TTB: Hekimler bu kötülüğü unutmayacak

Hekimlerin hakkının yendiğini ileri süren Türk Tabipleri Birliği (TTB) ise Twitter hesabından yaptığı paylaşımda özlük haklarıyla ilgili düzenleme yapılacağı söylenerek aylardır "oyalanmalarına" tepki göstermişti.

TTB paylaşımında, "Bizleri çalışamaz, sağlık sistemini işlemez noktaya getiren sağlık politikalarının uygulayıcıları tarafından TBMM'ye sunulan yasa teklifinin yetersizliklerine dair tüm itirazlarımıza rağmen komisyondan değiştirilmeden geçirildi. Hekimler bu kötülüğü unutmayacak! Süreci takip etmeye ve mücadele etmeye devam edeceğiz" ifadelerine yer vermişti.

 

 

Birlik, doktorların yeniden grev yapacağını ise şu ifadelerle duyurmuştu:

"TBMM Genel Kurulu'na teklif olarak sunulan, haklarımızı gasp eden düzenlemeye karşı; Tüm Hekimleri, Sağlık Emek-Meslek Örgütlerinin Bütün Bileşenlerini 14 Haziran'da 1 günlük iş bırakmaya davet ediyoruz!"

Yalnızca TTB değil, Hekimsen de sağlık politikalarında yanlış uygulamaların bulunduğu gerekçesiyle tepkili. 

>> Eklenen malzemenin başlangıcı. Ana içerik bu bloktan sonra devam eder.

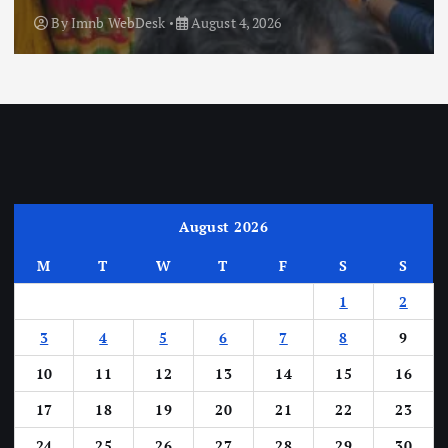
By
Imnb WebDesk
August 4, 2026
August 2026
M
T
W
T
F
S
S
1
2
3
4
5
6
7
8
9
10
11
12
13
14
15
16
17
18
19
20
21
22
23
24
25
26
27
28
29
30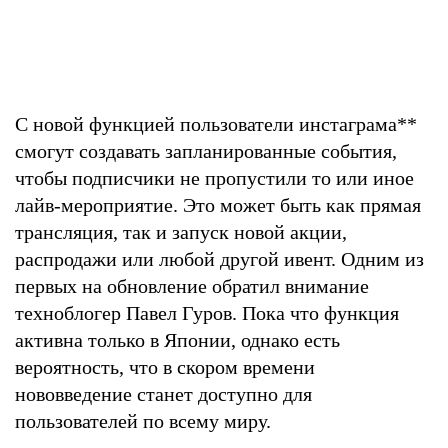
С новой функцией пользователи инстаграма
**
смогут создавать запланированные события,
чтобы подписчики не пропустили то или иное
лайв-мероприятие. Это может быть как прямая
трансляция, так и запуск новой акции,
распродажи или любой другой ивент. Одним из
первых на обновление обратил внимание
техноблогер Павел Гуров. Пока что функция
активна только в Японии, однако есть
вероятность, что в скором времени
нововведение станет доступно для
пользователей по всему миру.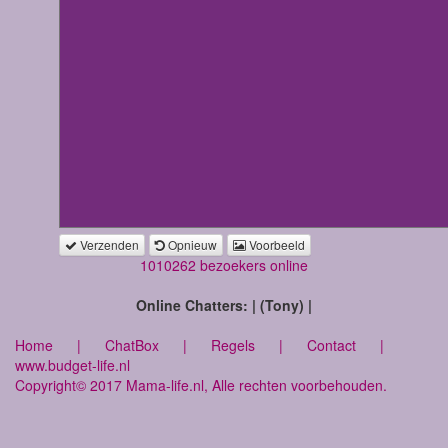
Verzenden
Opnieuw
Voorbeeld
1010262 bezoekers online
Online Chatters: | (Tony) |
Home
|
ChatBox
|
Regels
|
Contact
|
www.budget-life.nl
Copyright© 2017 Mama-life.nl, Alle rechten voorbehouden.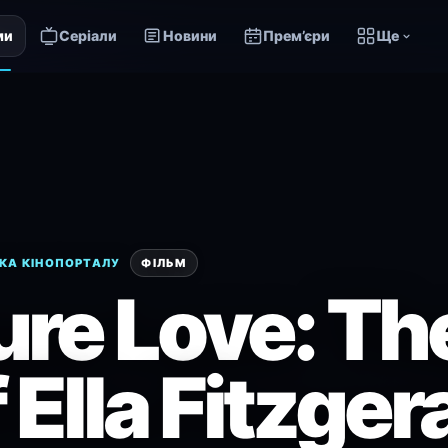
ми
Серіали
Новини
Прем’єри
Ще
КА КІНОПОРТАЛУ
ФІЛЬМ
ure Love: Th
 Ella Fitzger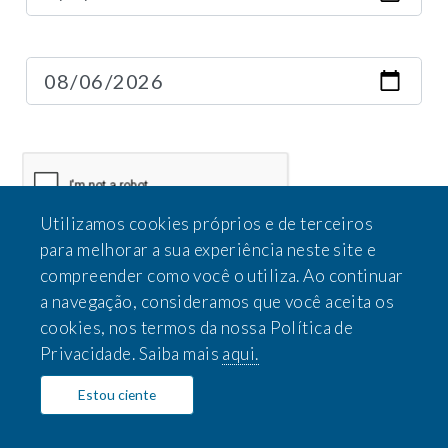
Utilizamos cookies próprios e de terceiros
para melhorar a sua experiência neste site e
compreender como você o utiliza. Ao continuar
a navegação, consideramos que você aceita os
cookies, nos termos da nossa Política de
Privacidade. Saiba mais
aqui.
Estou ciente
©Copyright
2026
Ordem dos Advogados do Brasil Seccional RS |
Desenvolvido por TI OAB/RS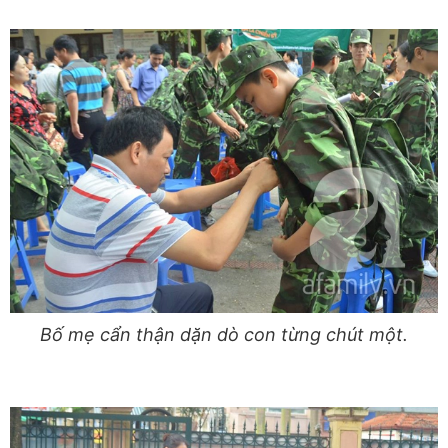
Bố mẹ cẩn thận dặn dò con từng chút một.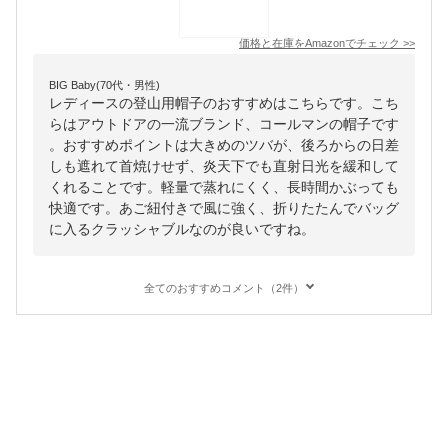
価格と在庫を
Amazon
でチェック
>>
BIG Baby(70代・男性)
レディースの登山用帽子のおすすめはこちらです。こち
らはアウトドアの一流ブランド、コールマンの帽子です
。おすすめポイントは大きめのツバが、後ろからの日差
しも遮れて首焼けせず、炎天下でも直射日光を緩和して
くれることです。軽量で蒸れにくく、長時間かぶっても
快適です。あご紐付きで風に強く、折りたたんでバッグ
に入るクラッシャブルなのが良いですね。
全てのおすすめコメント（2件）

Hekimsen: 1 gün 100 bin hekim

Yarınki iş bırakmayı "1 Gün 100 Bin Hekim" eylemi olarak niteleyen Hekimsen, doktorların taleplerini ise şöyle sıraladı:

"Etkin bir sağlıkta şiddet yasasının çıkarılması, malpraktis yasasının çıkarılması, özlük haklarında iyileştirilme yapılması, Aile Hekimliği Sözleşme Ödeme, Yataklı Tedavi Kurumları İşletme, Hasta Hakları ve Sicil Amirleri Yönetmeliği'ne tıp standartlarının dışına çıkmış tüm yönetmeliklerin düzenlenmesi ve hekimlerin hak ettikleri gelire ulaştırılması."